[WHAT THE TASK ASKS] Rewrite all the data below with "common name" changed to "vernacular name" and nothing else altered. Leave out the pictures.

=== DATA ENTRIES ===

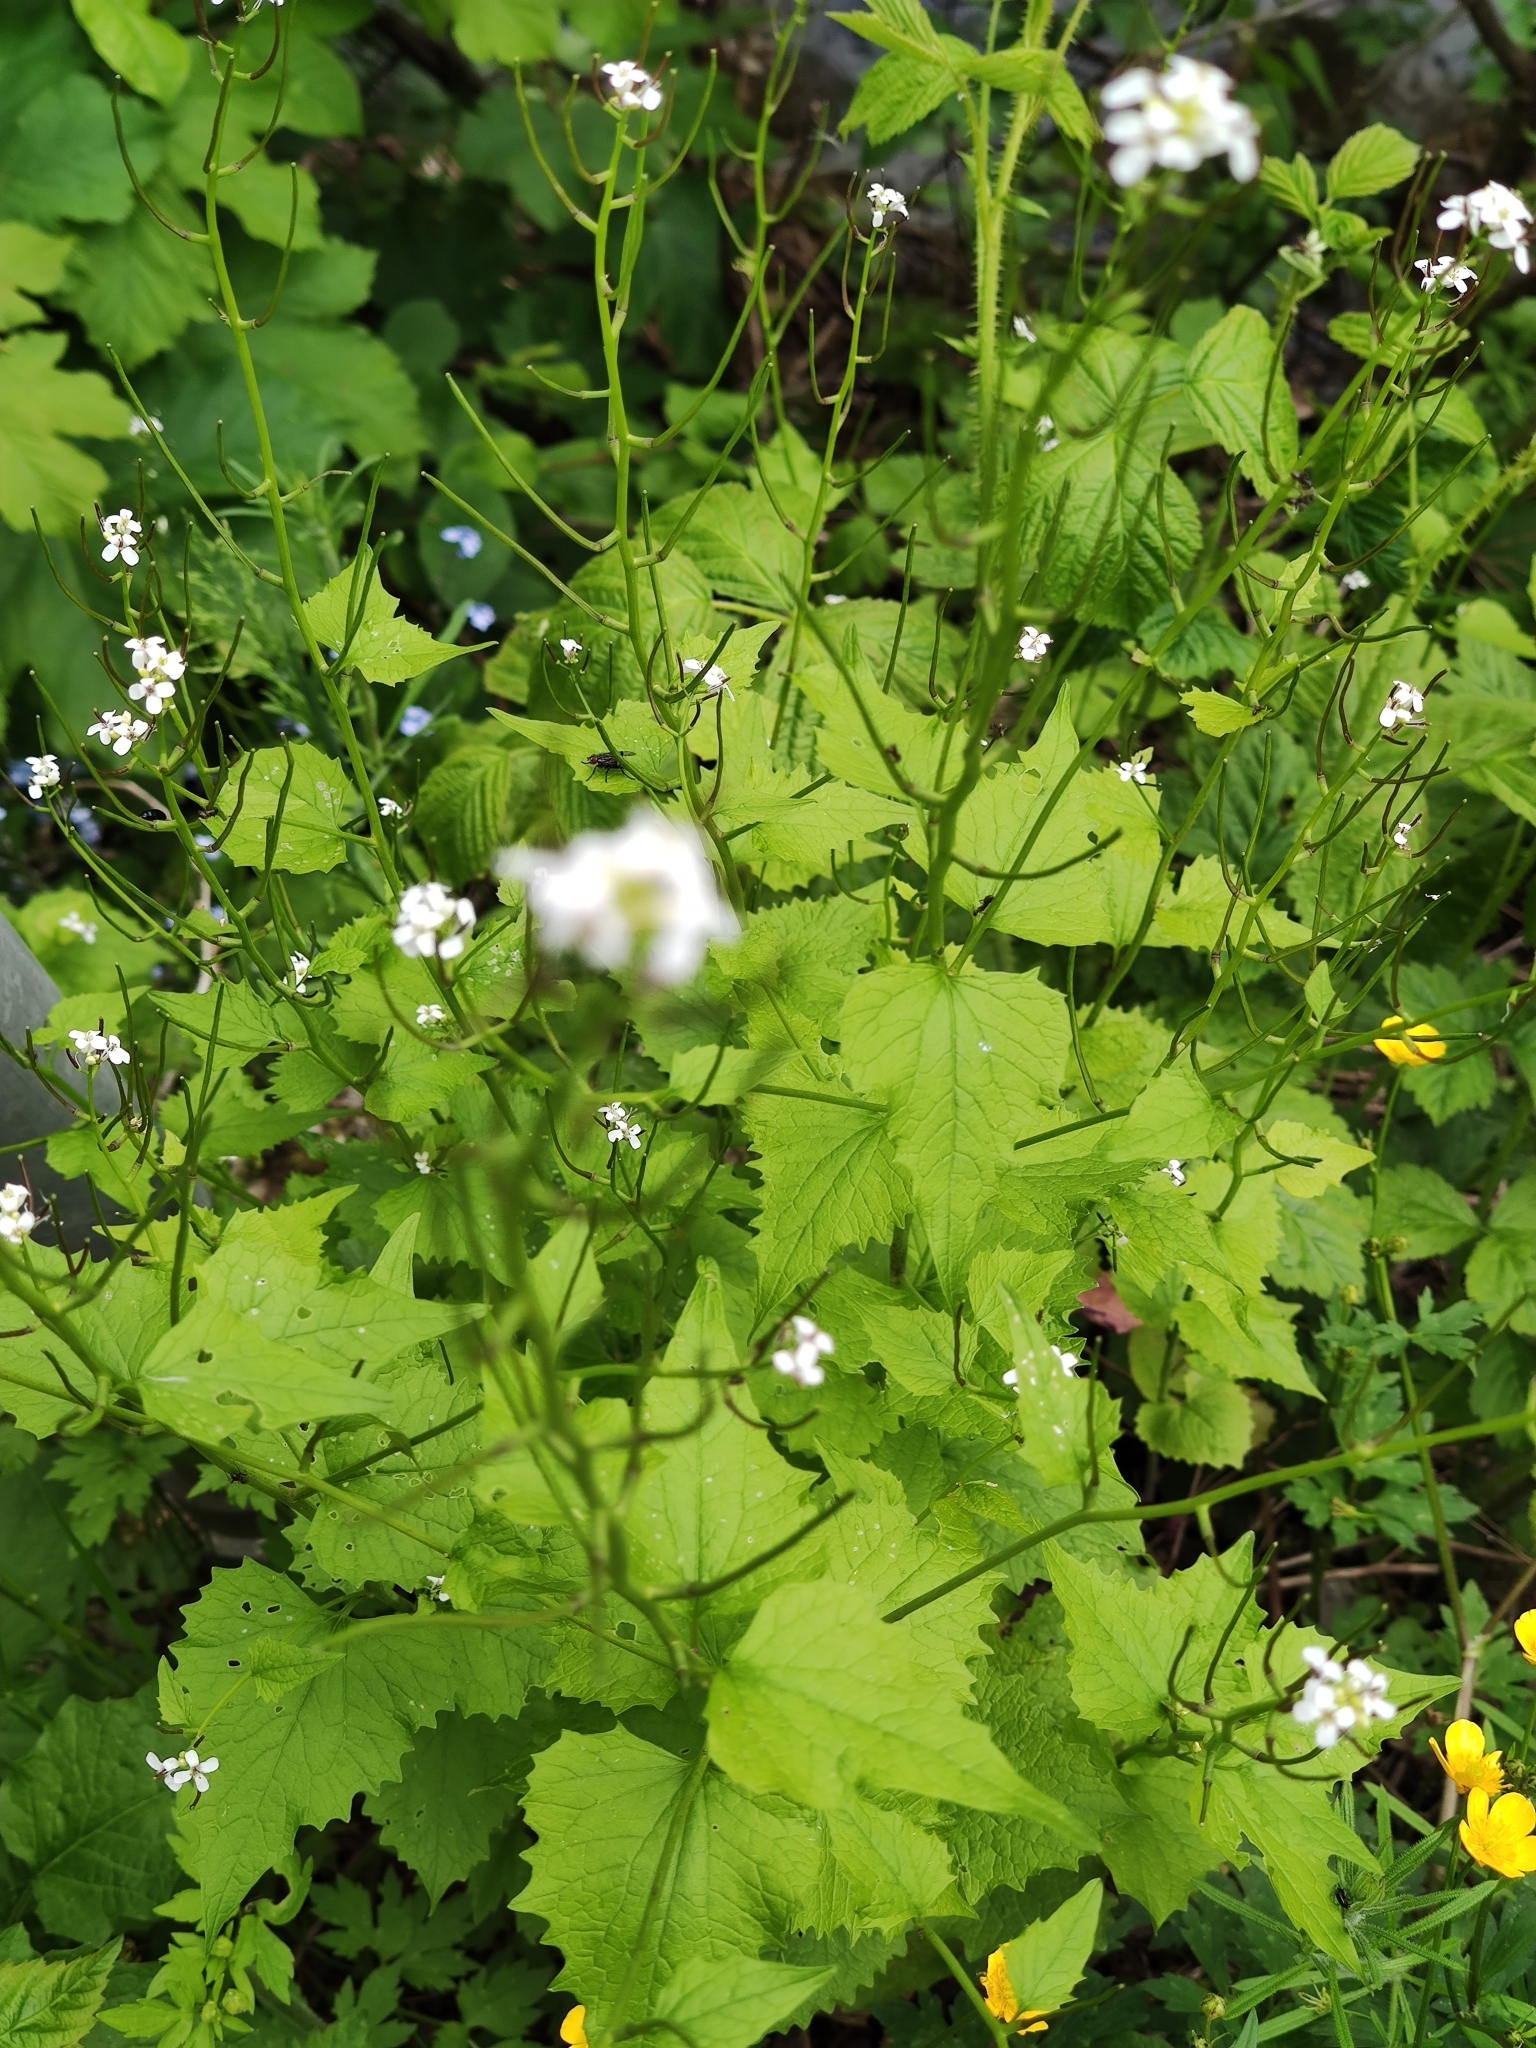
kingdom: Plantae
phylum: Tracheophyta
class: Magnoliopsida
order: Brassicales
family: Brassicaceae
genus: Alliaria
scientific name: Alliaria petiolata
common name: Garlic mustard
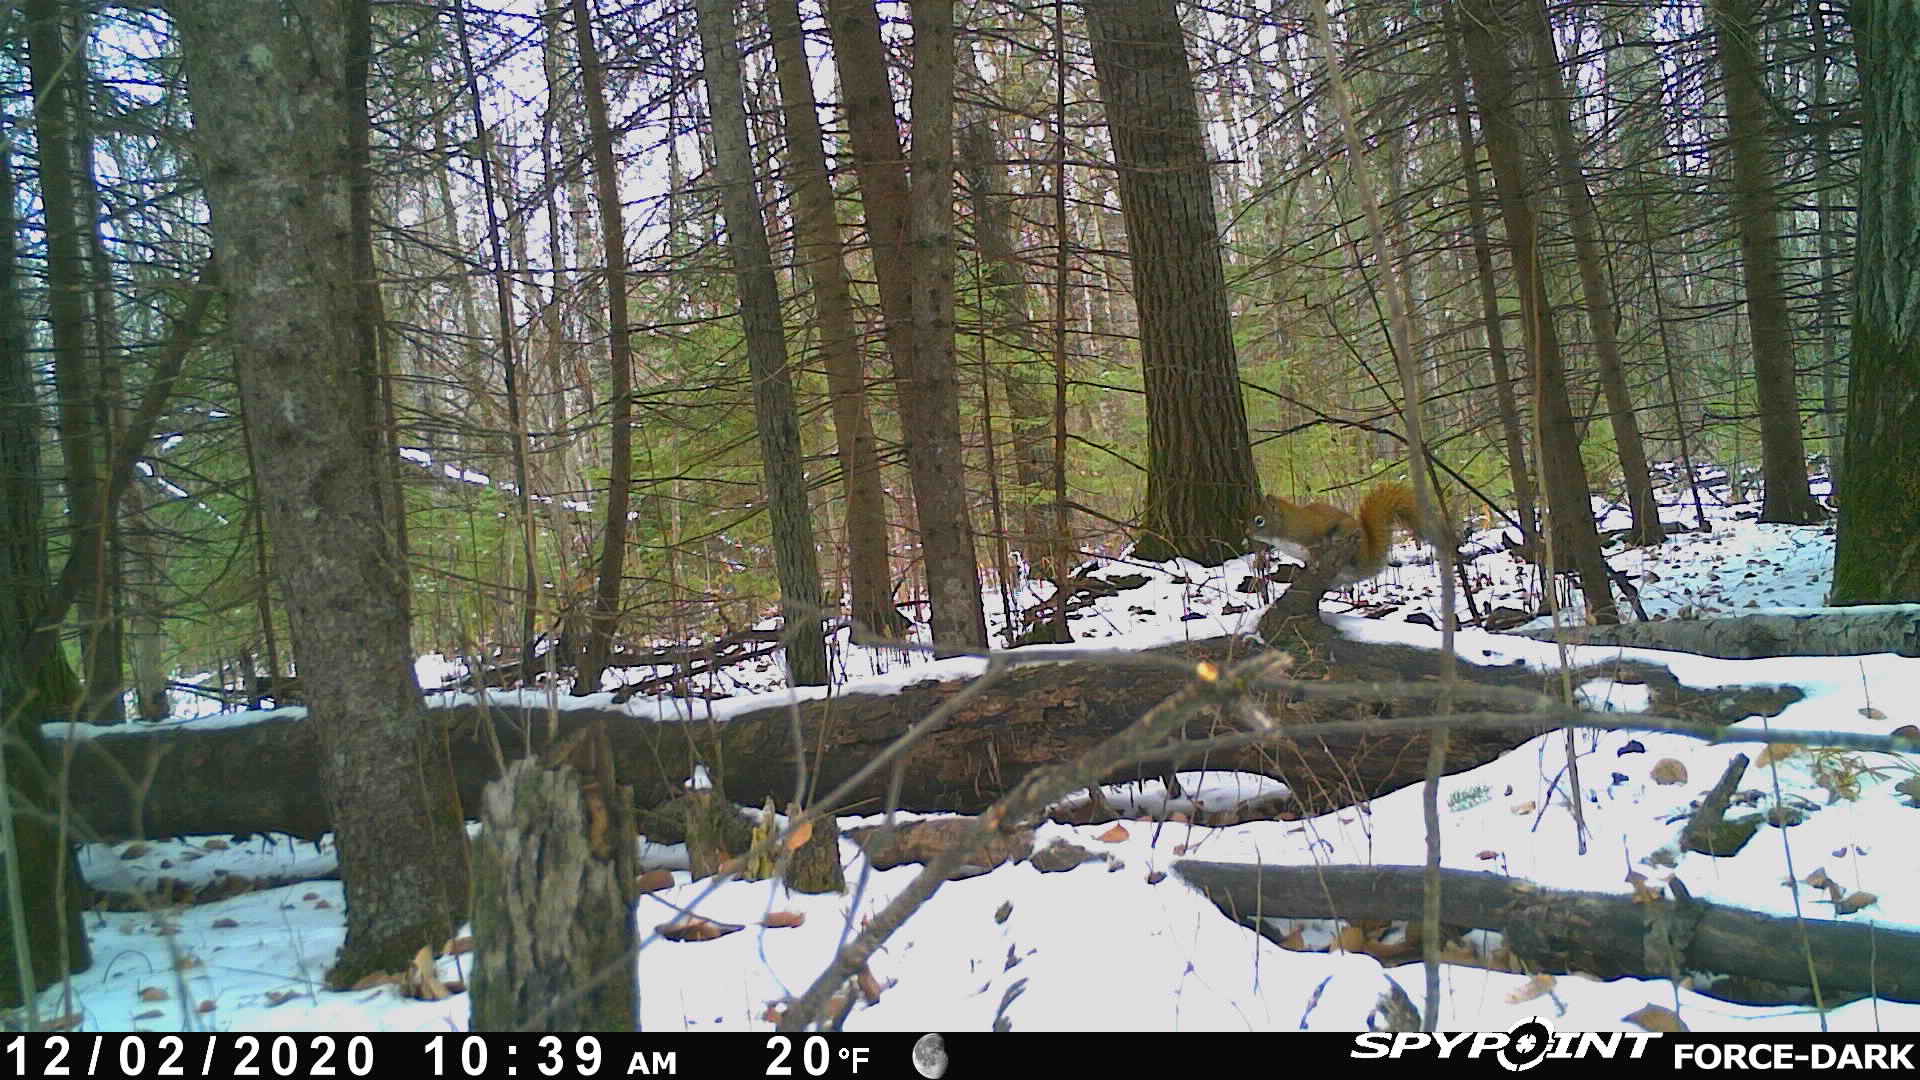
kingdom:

===

[ANSWER FOR THE TASK]
kingdom: Plantae
phylum: Tracheophyta
class: Magnoliopsida
order: Brassicales
family: Brassicaceae
genus: Alliaria
scientific name: Alliaria petiolata
vernacular name: Garlic mustard
kingdom:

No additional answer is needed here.